Relatedly, people living in small towns and rural areas are seeing their communities in decline. In these communities, white workers without a college education make up a large share of the population and were disproportionately dependent on manufacturing jobs that have decreased. Employment in these areas has not recovered since 2008, and population growth, which has been weak compared to the rest of America for decades, is falling. Notably, those communities have tended to have fewer people with four-year degrees, and this gap in education has expanded as economic opportunities in non-metro areas have declined.

*While in our analytical work we look at economic statistics much more granularly (often in quintiles to divide into different groups, which gives us a much richer picture than is conveyed in these top 40% and bottom 60% groups), showing more groups and greater granularity would have created greater length and confusion. Still, I encourage you to look at the economy more granularly than shown here.

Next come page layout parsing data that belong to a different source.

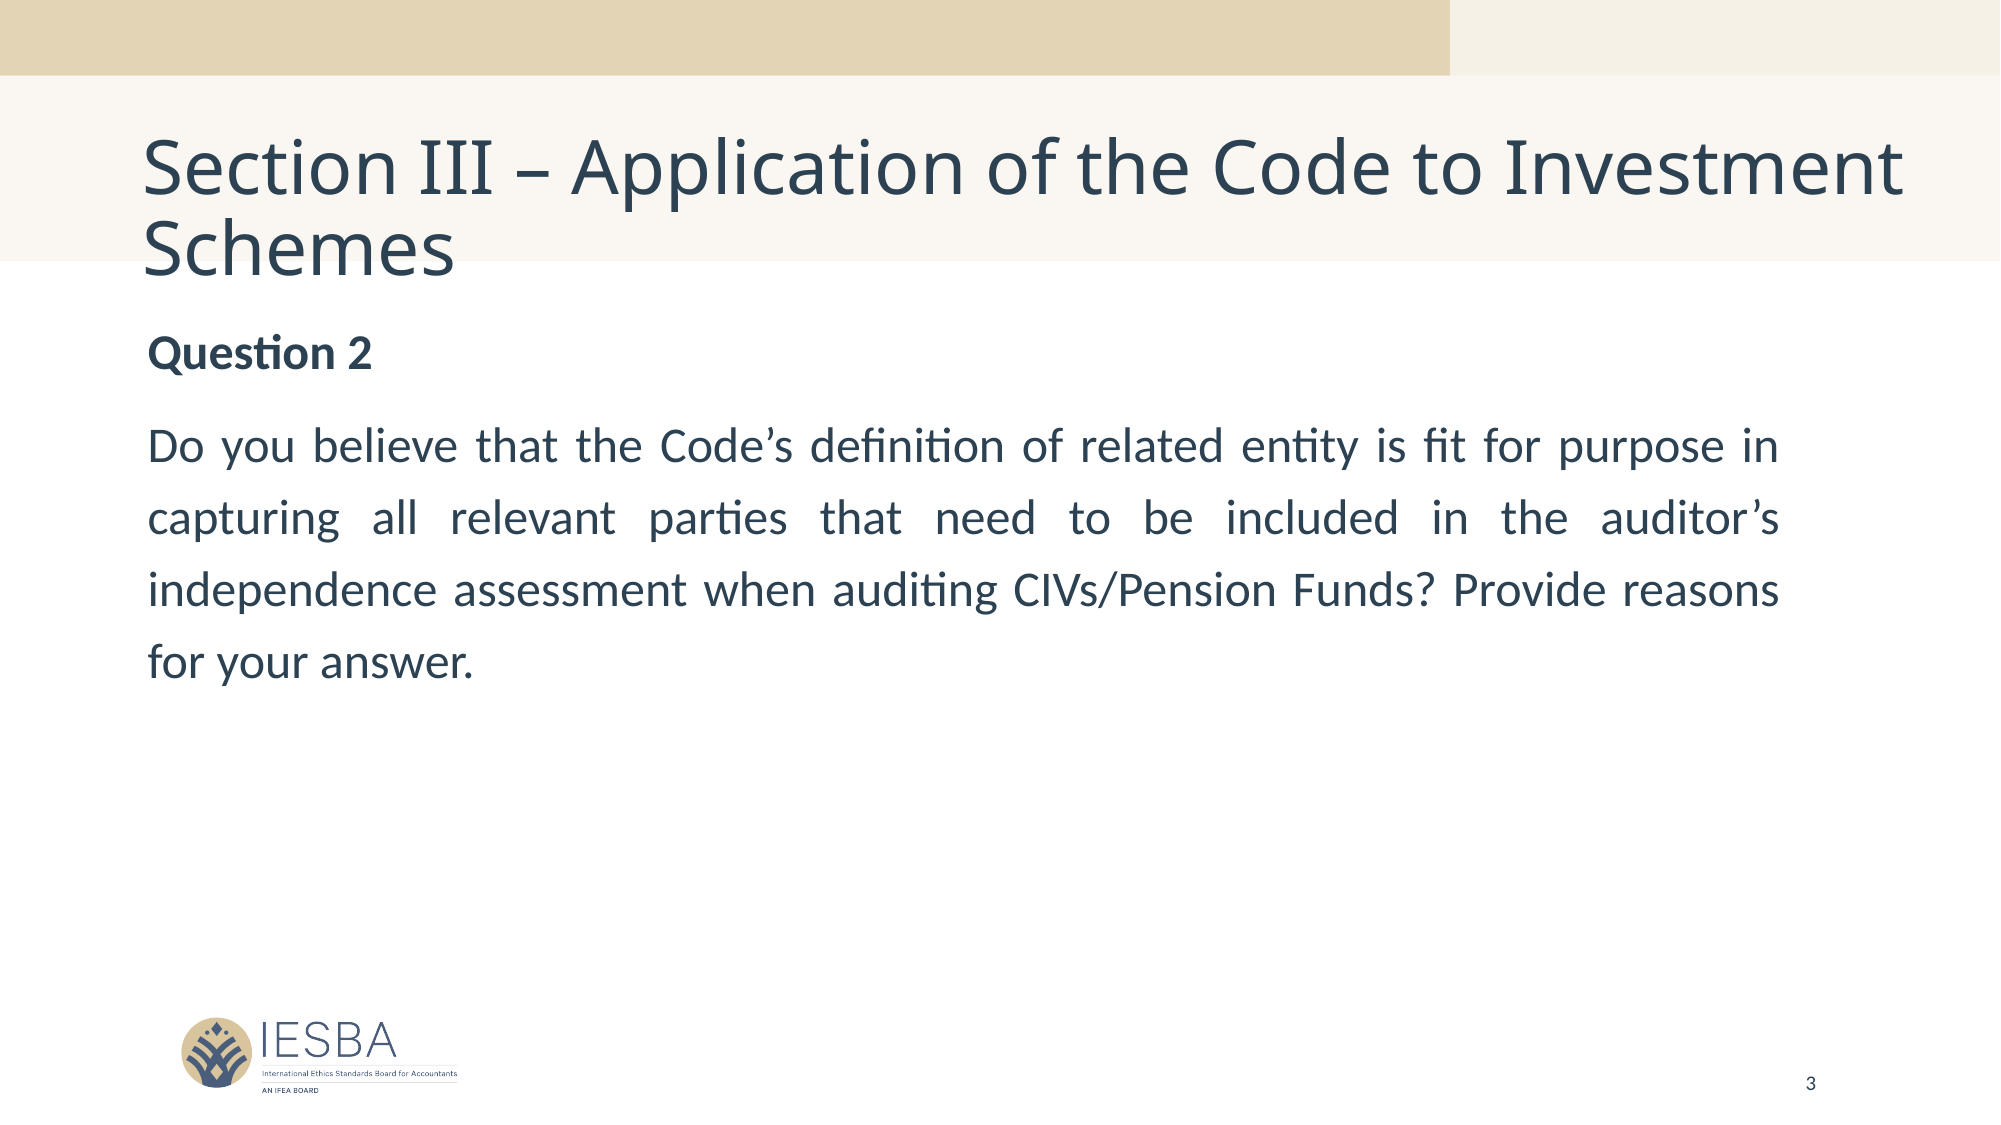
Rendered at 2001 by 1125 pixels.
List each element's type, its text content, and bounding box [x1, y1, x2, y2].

slide_number 3 [1760, 1039, 1832, 1125]
title Section III – Application of the Code to Investment Schemes [127, 122, 1970, 213]
list Question 2 Do you believe that the Code’s definition of related entity is fit for purpose in capturing all relevant parties that need to be included in the auditor’s independence assessment when auditing CIVs/Pension Funds? Provide reasons for your answer. [132, 299, 1796, 975]
picture [168, 1001, 475, 1111]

**To be clear, while my goal is simply to convey what is, rather than delve into what to do about it, I do want to be clear that giving money to be used for consumption rather than for improving production or cutting costs to improve efficiency (e.g., reducing incarceration rates and costs) will diminish the value of money and not increase the size of the pie. For that reason, some mix of a) directing resources so that they are used productively to generate more than enough income or savings in order to pay for themselves and b) productive wealth transfers appears inevitable. Hopefully the first of these paths will be maximized, though that seems unlikely based on existing political fragmentation and its trends.